◆ **Reading text**
The architect of the future is running late—not just a few minutes sorry-to-keep-you-waiting behind schedule, but so catastrophically, are-you-really-still-here? late that when Bjarke Ingels finally shows up, it’s with a raspy plea for sympathy: “I bought a houseboat, and I lasted three days before moving to a hotel,” he says. “My voice is hoarse from the cold and damp. All the systems are failing. It’s like an old house with the added complication of floating on ice water. I’ve got a new appreciation for solid ground.” For a design star who spends much of his time figuring out how other people will live,
he seems a little sheepish about wimping out on his romantic return to his hometown of Copenhagen. (Though he spends much of his time on airplanes, he alights most often in Denmark and at his home in Brooklyn.)
BIG, HOT TO COLD: An Odyssey of Architectural Adaptation
Big – Bjarke Ingels Group
Ingels, the chief visionary of BIG (Bjarke Ingels Group), has a creative obsession with time. He walks, thinks and talks at a speed that, in his slow-moving profession, has made him both famous and frustrated. At 42, he is no longer architecture’s Superboy—he first earned fame in 2009 with a manifesto in the form of a comic book called Yes Is More—but his designs have a kind of manic vigor: an apartment tower in New York that swoops like a black-
diamond ski slope; a mountainous power plant in Copenhagen that you can, in fact, ski down; proposed “pods” and “portals” for Elon Musk’s Hyperloop, a quasi-supersonic transit system in the Emirates. His buildings swirl, step and twist, and you get the feeling he would ideally like them to levitate.
The design of his Copenhagen office discourages stillness. Architects and other employees work across a factory floor so vast they must all put in their 10,000 steps a day just finding each other to chat. The reception desk, a green painted I-beam hung from the ceiling, sways when you lean on it, making sign-in a slightly vertiginous experience. A great steel hook hangs from a gantry as if waiting to pluck up the lazy.
Yet Ingels knows that an architect in a hurry is like a bird trapped indoors. Among the projects on his overflowing docket is a master plan to overhaul the Smithsonian Institution in Washington, D.C., an agglomeration of museums and research organizations that has accumulated over 170 years and is approaching its next phase with all due deliberation. A yearlong design process and consultation with several dozen Smithsonian officials and curators yielded a draft plan that was then distributed to a vast assortment of federal agencies, commissions and conservation groups. These “stakeholders” sent back hundreds of mutually contradictory worries and recommendations. Now the firm is painstakingly sifting through that commentary.
“Architecture and urbanism span decades, while the political environment changes every four years,” Ingels says over a (quick) morning coffee. “We have a timeline out to 2034. I hadn’t turned 40 yet when we won the competition. Now I can see my 60th birthday on that timeline.”

◆ **What you will do**
1. Repeat the part of the profile of Bjarke Ingels starting at "The architect of" and ending at "home in Brooklyn.)", keeping every word unchanged.
2. Present the lines of the records as a numbered list, starting at the first line of the records and ending at the line containing "purple diamond: moved 10 px right, 1 px down", both included. Leave out any blank lines.

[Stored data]
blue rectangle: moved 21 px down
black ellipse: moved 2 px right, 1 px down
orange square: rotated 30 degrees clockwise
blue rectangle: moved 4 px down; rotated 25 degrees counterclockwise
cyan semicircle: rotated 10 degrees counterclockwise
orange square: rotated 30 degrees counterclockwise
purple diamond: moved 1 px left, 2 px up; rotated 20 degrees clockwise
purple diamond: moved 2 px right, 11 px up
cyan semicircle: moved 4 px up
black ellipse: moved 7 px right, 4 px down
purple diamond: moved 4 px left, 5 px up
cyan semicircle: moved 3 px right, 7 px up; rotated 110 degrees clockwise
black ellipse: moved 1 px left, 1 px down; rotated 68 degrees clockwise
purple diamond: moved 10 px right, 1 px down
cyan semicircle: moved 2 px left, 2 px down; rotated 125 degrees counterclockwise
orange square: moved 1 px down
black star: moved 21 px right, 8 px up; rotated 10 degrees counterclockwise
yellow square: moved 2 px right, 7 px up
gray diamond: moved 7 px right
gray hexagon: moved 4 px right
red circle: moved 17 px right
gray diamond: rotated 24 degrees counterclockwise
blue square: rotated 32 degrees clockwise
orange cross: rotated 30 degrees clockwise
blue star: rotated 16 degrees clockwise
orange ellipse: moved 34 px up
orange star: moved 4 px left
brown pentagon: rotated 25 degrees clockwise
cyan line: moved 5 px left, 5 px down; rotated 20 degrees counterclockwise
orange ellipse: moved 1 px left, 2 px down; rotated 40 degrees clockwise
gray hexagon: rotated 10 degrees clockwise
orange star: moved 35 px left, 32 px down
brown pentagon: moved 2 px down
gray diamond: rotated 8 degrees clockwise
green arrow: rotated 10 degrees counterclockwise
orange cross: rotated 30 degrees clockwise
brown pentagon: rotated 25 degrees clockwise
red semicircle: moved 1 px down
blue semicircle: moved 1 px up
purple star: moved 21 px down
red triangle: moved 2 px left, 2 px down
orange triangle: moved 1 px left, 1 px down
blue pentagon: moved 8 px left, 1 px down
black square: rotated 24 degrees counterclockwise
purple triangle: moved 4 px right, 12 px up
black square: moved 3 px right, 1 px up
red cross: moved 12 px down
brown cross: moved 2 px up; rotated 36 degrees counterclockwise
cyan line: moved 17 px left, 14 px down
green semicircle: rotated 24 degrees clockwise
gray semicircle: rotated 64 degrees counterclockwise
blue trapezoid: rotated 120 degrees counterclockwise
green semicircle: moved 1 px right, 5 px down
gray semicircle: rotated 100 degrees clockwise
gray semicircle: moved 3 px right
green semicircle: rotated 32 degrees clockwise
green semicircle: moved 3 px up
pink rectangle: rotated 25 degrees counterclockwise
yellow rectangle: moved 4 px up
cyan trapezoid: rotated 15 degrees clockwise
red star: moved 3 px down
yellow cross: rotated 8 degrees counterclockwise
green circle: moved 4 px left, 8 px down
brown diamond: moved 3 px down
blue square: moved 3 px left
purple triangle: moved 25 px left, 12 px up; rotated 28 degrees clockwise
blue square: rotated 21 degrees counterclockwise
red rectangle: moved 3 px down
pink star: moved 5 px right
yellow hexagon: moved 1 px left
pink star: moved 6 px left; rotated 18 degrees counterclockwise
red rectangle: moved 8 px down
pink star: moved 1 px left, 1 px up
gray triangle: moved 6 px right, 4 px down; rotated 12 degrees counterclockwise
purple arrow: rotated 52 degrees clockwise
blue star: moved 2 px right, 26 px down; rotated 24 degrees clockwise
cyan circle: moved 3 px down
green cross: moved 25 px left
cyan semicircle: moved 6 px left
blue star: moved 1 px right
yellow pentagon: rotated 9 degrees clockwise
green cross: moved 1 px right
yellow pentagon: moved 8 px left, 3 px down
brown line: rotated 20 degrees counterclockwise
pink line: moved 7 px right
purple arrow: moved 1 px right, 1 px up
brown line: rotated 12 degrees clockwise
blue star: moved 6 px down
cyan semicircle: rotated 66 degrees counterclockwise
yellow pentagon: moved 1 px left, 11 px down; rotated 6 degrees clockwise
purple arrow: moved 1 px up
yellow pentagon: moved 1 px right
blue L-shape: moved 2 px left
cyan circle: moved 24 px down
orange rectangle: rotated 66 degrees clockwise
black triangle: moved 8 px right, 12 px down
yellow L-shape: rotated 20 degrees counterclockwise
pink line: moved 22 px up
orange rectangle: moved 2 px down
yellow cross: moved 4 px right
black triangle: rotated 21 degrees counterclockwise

◆ **Responses by task**
1.
The architect of the future is running late—not just a few minutes sorry-to-keep-you-waiting behind schedule, but so catastrophically, are-you-really-still-here? late that when Bjarke Ingels finally shows up, it’s with a raspy plea for sympathy: “I bought a houseboat, and I lasted three days before moving to a hotel,” he says. “My voice is hoarse from the cold and damp. All the systems are failing. It’s like an old house with the added complication of floating on ice water. I’ve got a new appreciation for solid ground.” For a design star who spends much of his time figuring out how other people will live,
he seems a little sheepish about wimping out on his romantic return to his hometown of Copenhagen. (Though he spends much of his time on airplanes, he alights most often in Denmark and at his home in Brooklyn.)

2.
1. blue rectangle: moved 21 px down
2. black ellipse: moved 2 px right, 1 px down
3. orange square: rotated 30 degrees clockwise
4. blue rectangle: moved 4 px down; rotated 25 degrees counterclockwise
5. cyan semicircle: rotated 10 degrees counterclockwise
6. orange square: rotated 30 degrees counterclockwise
7. purple diamond: moved 1 px left, 2 px up; rotated 20 degrees clockwise
8. purple diamond: moved 2 px right, 11 px up
9. cyan semicircle: moved 4 px up
10. black ellipse: moved 7 px right, 4 px down
11. purple diamond: moved 4 px left, 5 px up
12. cyan semicircle: moved 3 px right, 7 px up; rotated 110 degrees clockwise
13. black ellipse: moved 1 px left, 1 px down; rotated 68 degrees clockwise
14. purple diamond: moved 10 px right, 1 px down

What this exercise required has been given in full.